Der Bundesgesundheitsminister Hermann Gröhe (CDU) will nun aktiv gegen die Impfmüdigkeit im Land vorgehen. Ende letzten Jahres sprach er sich für eine obligatorische Impfberatung für alle Eltern aus, die ihr Kind in einer öffentlichen Betreuungseinrichtung versorgt haben möchten. Bei der Kita-Anmeldung sollen Eltern in Zukunft einen Nachweis vorlegen, dass sie ärztlich über die notwendigen Impfungen beraten wurden. „Wir wollen damit die Sorgeberechtigten an die Impfempfehlungen erinnern und die Impfraten erhöhen“, sagte eine Sprecherin des Bundesgesundheitsministeriums. Eine Impfpflicht wird es jedoch nicht geben. „Das wäre ein erheblicher Eingriff in die Rechte der Eltern und Kinder“, erklärte Gröhes Sprecherin. Da immer mehr sehr junge Kinder in Kitas und Krippen betreut würden, sei diese Maßnahme notwendig, um auch diese Kinder vor Masern und anderen Viruserkrankungen zu schützen.
In Deutschland gelten rund zehn Prozent der Eltern als Impfskeptiker, zwischen drei und fünf Prozent der Eltern als strikte Impfgegner. Sie sind überwiegend Anhänger naturheilkundlicher Verfahren und halten insbesondere die Adjuvantien in den Impfpräparaten für schädlich. Manche Eltern setzen sogar auf Masern-Partys, um ihre Kinder den gesundheitlichen Vorteilen auszusetzen, die das natürliche Durchleben von Infektionskrankheiten mit sich bringen kann. „Ich kann es überhaupt nicht nachvollziehen, dass eine Mutter ihrem Kind freiwillig die Masern wünscht“, so die Kinderärztin Katja Schneider aus Bonn gegenüber der Welt. „Masern sind eine äußerst schwerwiegende Erkrankung, können unwiderrufliche Schäden hervorrufen und in Einzelfällen sogar tödlich verlaufen.“
Doch nicht nur die Nebenwirkungen von Impfungen und insbesondere die von Mehrfachimpfungen sind immer wieder Gegenstand von Diskussionen. Denn seit der Einführung der Kostenübernahme der von der Stiko empfohlenen Impfungen in der Gesundheitsreform am 1. April 2007 haben die Stiko-Empfehlungen einen noch größeren Einfluss auf die Kosten des Gesundheitssystems und den Umsatz von Arzneimitteln.
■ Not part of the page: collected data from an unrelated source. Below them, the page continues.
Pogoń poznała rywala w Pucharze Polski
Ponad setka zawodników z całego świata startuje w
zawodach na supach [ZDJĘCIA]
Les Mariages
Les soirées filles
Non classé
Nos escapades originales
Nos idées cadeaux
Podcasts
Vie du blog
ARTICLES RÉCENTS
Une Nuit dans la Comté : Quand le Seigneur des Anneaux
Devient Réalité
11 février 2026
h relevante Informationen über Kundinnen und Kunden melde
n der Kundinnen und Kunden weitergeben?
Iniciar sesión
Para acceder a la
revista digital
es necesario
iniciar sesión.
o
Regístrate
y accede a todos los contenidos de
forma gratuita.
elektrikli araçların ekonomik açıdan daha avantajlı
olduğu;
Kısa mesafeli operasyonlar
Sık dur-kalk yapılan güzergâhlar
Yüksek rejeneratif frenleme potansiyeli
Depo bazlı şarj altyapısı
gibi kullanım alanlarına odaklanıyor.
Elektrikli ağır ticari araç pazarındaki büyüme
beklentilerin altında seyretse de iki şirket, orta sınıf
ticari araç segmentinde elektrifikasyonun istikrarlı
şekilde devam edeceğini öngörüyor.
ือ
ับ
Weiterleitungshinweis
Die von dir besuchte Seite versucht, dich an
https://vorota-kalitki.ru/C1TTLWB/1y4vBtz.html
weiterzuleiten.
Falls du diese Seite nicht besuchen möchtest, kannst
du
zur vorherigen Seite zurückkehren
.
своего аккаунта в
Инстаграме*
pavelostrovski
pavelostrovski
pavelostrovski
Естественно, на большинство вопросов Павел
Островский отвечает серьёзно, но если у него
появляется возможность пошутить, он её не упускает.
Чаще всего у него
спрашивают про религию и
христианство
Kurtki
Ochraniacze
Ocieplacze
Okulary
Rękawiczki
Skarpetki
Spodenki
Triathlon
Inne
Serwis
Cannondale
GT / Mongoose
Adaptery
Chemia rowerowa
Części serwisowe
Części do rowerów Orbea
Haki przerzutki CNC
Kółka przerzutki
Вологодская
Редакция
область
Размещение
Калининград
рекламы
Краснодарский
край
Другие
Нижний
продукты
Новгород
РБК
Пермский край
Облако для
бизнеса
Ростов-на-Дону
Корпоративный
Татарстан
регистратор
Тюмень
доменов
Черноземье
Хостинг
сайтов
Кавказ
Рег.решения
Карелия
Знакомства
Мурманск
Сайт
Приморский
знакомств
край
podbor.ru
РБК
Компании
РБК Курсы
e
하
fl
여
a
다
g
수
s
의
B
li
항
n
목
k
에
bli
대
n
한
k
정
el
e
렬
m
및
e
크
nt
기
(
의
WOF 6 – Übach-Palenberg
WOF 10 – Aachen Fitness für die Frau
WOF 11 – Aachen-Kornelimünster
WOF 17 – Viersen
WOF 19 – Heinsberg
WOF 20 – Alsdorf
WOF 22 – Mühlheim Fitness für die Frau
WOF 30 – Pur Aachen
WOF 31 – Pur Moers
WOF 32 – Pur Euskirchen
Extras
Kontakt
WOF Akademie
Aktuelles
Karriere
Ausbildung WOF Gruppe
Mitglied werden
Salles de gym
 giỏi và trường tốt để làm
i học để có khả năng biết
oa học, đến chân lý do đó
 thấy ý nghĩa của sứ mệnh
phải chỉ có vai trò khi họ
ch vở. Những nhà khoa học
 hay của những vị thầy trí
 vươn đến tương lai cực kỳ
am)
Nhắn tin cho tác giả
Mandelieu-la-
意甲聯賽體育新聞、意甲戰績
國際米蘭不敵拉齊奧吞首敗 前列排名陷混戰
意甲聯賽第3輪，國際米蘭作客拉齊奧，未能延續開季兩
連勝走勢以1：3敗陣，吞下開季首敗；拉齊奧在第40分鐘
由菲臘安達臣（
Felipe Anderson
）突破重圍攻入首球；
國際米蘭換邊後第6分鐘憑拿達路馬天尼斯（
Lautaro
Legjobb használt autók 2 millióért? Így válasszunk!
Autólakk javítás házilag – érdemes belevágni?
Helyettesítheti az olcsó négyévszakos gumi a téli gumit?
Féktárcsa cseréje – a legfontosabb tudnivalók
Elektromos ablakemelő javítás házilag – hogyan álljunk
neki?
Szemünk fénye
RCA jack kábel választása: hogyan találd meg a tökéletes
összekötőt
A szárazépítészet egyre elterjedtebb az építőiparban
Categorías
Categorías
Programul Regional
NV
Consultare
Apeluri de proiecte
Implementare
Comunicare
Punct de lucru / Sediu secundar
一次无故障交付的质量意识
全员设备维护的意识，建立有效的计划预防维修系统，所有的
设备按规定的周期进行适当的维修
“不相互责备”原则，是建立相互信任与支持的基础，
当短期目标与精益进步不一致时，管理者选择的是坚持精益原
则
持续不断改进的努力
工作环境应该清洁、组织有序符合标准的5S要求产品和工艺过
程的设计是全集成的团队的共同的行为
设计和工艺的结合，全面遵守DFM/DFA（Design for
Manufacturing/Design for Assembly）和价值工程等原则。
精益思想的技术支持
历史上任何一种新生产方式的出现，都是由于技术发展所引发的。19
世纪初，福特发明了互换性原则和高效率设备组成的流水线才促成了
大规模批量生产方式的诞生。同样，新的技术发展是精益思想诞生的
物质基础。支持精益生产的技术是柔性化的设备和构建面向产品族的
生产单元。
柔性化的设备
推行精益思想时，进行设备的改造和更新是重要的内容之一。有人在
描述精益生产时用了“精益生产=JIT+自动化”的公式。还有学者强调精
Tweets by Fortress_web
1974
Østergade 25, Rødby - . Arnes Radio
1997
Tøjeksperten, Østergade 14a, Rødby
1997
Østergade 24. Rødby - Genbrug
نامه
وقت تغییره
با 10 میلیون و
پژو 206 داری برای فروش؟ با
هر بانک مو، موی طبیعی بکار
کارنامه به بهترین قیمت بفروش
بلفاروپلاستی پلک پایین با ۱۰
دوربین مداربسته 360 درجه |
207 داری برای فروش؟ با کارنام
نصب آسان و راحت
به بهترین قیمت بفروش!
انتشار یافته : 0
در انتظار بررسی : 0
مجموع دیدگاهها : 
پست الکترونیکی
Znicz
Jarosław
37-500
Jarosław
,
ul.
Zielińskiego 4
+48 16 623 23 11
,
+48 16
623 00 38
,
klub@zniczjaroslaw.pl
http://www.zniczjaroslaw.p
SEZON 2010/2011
Seit einigen Jahren füllt sich der Impfkalender der Stiko stetig: 2004 wurde die Windpocken-Impfung für alle Kleinkinder aufgenommen, 2006 die Pneumokokken- und Meningokokken-Impfung. 2007 kam die kostenintensive HPV-Impfung für 12- bis 17-jährige Mädchen dazu. In diesem Zusammenhang ist auch die Unabhängigkeit der Stiko-Mitglieder immer wieder Gegenstand von Diskussionen. Darauf hat das RKI bereits reagiert. Auf der Webseite des Instituts lassen sich die möglichen Interessenskonflikte, die die 17 Stiko-Mitglieder als Selbstauskunft erteilt haben, nachlesen.
Die weit überwiegende Zahl der Kinder- und Jugendärzte sieht Impfbedenken als unbegründet an; die heute eingesetzten Präparate seien wissenschaftlich gründlich erforscht und böten als einzige einen sicheren Schutz vor Krankheiten. Spätestens alle fünf Jahre prüft das Paul-Ehrlich-Institut zudem, ob ein Impfstoff noch dem neuesten medizinischen Standard entspricht. „Damit gehören Impfstoffe zu den sichersten Medikamenten, die wir in Deutschland haben. Die modernen Kombinationsimpfstoffe für Kinder, die hierzulande verwendet werden, sind zudem inzwischen quecksilberfrei“, heißt es auf der Webseite des Berufsverbandes der Kinder- und Jugendärzte. Alternativen zu den empfohlenen Impfungen gäbe es nicht.